WHAT YOU NEED TO DO » Which lines of the listing below contain the word "响应状态描述"? Copy each of them.

THE RECORDS »
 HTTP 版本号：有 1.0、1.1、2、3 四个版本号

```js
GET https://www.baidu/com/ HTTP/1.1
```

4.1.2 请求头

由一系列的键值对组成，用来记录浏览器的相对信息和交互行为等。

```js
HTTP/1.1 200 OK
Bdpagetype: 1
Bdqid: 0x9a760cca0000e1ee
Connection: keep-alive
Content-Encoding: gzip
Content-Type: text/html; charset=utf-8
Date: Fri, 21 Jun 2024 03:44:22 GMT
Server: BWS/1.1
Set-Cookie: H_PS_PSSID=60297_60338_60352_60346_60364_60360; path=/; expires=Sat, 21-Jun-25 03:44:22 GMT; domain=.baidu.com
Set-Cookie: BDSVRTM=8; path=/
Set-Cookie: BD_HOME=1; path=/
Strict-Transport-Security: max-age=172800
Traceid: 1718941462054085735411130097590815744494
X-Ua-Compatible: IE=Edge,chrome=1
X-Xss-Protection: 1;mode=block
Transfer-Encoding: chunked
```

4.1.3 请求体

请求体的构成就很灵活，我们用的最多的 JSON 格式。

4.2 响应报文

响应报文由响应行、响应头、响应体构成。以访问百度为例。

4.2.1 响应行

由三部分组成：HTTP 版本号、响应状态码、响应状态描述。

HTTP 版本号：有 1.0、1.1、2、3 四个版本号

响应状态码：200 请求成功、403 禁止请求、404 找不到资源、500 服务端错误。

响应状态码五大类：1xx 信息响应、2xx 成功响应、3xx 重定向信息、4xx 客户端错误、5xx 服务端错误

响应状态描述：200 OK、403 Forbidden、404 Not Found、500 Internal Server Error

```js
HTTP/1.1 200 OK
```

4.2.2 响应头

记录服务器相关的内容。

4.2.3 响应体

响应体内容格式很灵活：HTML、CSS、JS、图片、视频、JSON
--
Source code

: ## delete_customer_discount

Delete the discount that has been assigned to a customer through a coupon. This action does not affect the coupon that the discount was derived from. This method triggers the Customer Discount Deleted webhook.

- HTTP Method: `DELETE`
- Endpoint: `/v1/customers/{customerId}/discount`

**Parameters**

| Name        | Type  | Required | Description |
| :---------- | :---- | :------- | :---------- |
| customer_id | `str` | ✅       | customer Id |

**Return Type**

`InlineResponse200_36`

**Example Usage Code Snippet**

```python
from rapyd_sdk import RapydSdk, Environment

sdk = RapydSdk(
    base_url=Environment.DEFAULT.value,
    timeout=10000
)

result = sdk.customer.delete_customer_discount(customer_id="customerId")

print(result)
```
...
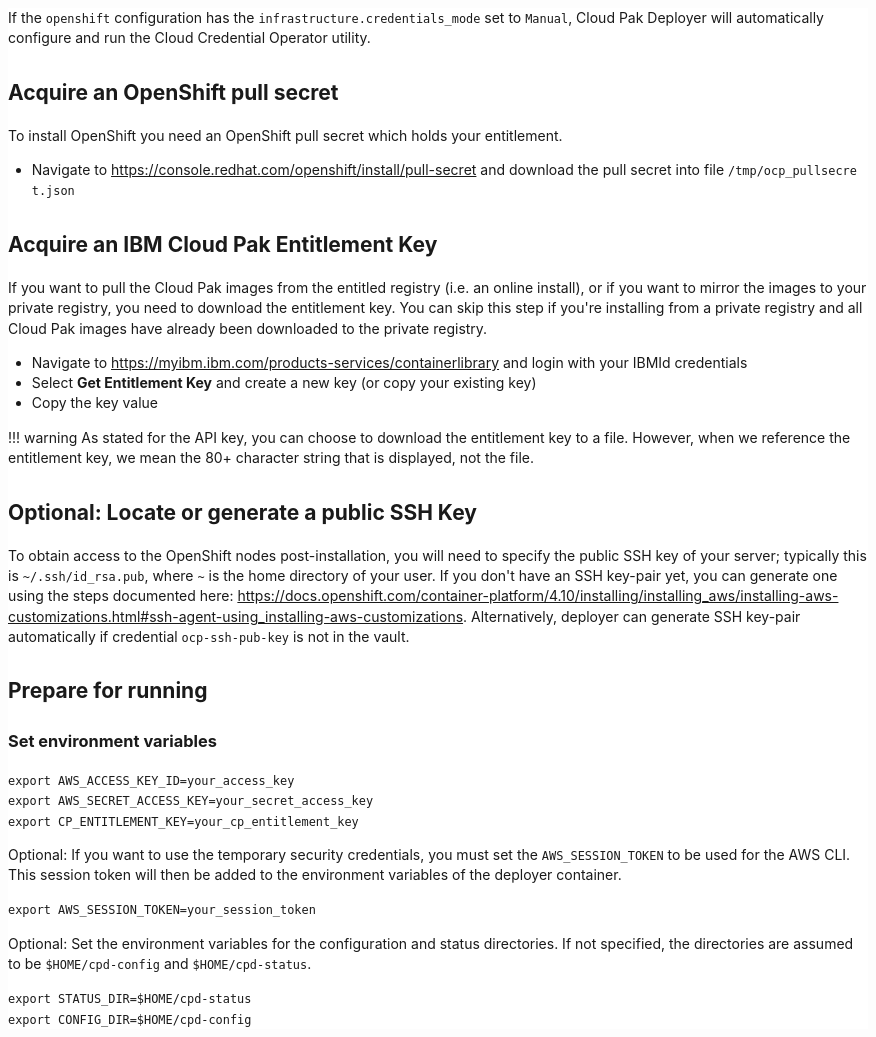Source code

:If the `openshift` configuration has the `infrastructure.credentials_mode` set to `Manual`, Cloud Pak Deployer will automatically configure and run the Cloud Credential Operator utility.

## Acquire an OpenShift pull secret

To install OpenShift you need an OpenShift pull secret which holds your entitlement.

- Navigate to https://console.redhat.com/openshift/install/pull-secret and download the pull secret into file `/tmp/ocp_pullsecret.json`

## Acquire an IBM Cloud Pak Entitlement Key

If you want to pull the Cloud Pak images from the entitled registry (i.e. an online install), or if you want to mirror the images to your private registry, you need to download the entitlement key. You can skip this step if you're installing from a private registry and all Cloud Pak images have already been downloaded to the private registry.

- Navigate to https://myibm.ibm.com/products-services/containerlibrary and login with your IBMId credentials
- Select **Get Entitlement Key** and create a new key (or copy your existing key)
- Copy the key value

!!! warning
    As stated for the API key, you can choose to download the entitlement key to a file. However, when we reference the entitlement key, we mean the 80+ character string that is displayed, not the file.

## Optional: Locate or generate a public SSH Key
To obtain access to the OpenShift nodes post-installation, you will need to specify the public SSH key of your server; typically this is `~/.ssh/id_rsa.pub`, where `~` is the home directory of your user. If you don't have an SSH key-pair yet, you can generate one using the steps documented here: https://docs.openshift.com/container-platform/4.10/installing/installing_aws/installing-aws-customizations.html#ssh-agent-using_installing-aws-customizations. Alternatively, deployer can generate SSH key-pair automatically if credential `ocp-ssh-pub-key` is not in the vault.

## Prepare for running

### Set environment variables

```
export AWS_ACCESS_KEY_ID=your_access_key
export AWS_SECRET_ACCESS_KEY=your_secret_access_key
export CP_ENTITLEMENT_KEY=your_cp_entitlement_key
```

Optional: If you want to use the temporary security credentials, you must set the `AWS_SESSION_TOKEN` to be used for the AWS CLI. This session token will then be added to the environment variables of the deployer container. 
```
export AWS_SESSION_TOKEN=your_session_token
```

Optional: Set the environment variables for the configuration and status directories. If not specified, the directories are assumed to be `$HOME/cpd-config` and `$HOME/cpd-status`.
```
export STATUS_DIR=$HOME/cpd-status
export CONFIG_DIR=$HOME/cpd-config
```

YOUR SOLUTION »
由三部分组成：HTTP 版本号、响应状态码、响应状态描述。
响应状态描述：200 OK、403 Forbidden、404 Not Found、500 Internal Server Error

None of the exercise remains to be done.